In another letter to Holmes, Pittsylvania County Schools supervisor of Title 1/instructional programs Cedric J. Hairston wrote, “Pittsylvania is the largest land-area county in our state; therefore, many of our citizens in these identified areas suffer with little to no internet service. This became a major challenge over the past 18 months as many of our students in the division had to rely on an adult to take them to a school’s ‘hot spot,’ which was located as far as 15 miles from their home in order to receive or submit their lessons.”
Kim Haymore, principal at Stony Mill Elementary School, wrote to Holmes that parents with multiple children had to assign times for them to connect to the internet because their internet service would not support multiple users.
“This resulted in students missing several instructional lessons per day,” Haymore wrote, referring to virtual school that took place during the pandemic. “Parents should never be faced with deciding which child can receive instruction and which child cannot.”
Also, where internet service is available in county, it’s usually slow, unreliable and extremely sensitive to weather, she added.
“A simple rain shower or strong wind can take out internet service for hours,” she wrote. “This limits both teachers and students from accessing instructional materials while at home.”
But what about citizens who may not be able to afford high-speed internet, those for whom the added amenity would mean another bill?

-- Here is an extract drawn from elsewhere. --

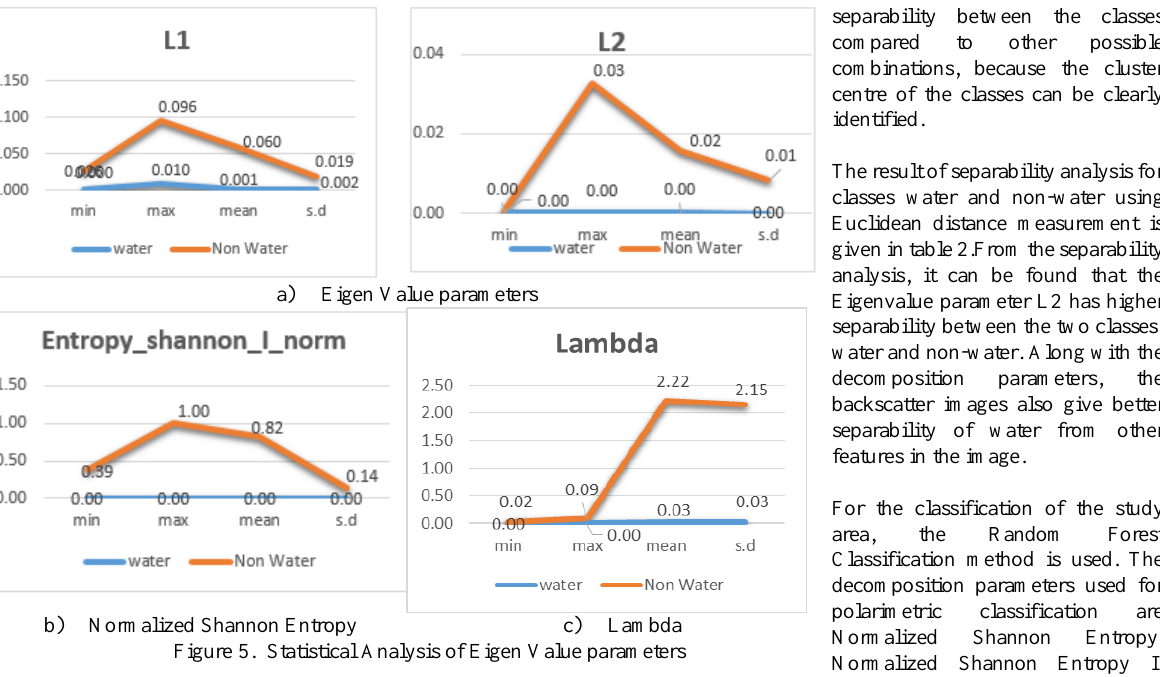
Figure 5. Statistical Analysis of Eigen Value parameters From the figure 6 showing the feature spaces obtained through Euclidian distance separability analysis, it can be seen that the band combination of Normalized Shannon entropy with L1, L2 & Lambda, combination of Normalized Shannon entropy I with L2 and combination of L2 with L1 & Lambda gives maximum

Robert Taylor, business development manager for RiverStreet Networks, said the company has a discount program in place and is also signing up for the new Federal Communication Commission’s Affordable Connectivity Program.
The program will supply up to a $30 credit per month for internet service for eligible households, Taylor said. Other help will be offered to customers, as well, he said.
“Additionally, RSN knows that a major hurdle for low income households to get internet service is the one-time connection cost,” he added. “This is one reason why RSN covers the expense to connect any location within 2,000 feet of their fiber run and is also working with the state to hopefully cover ‘long loop’ fees in a new program that they are thinking about launching in the near future.”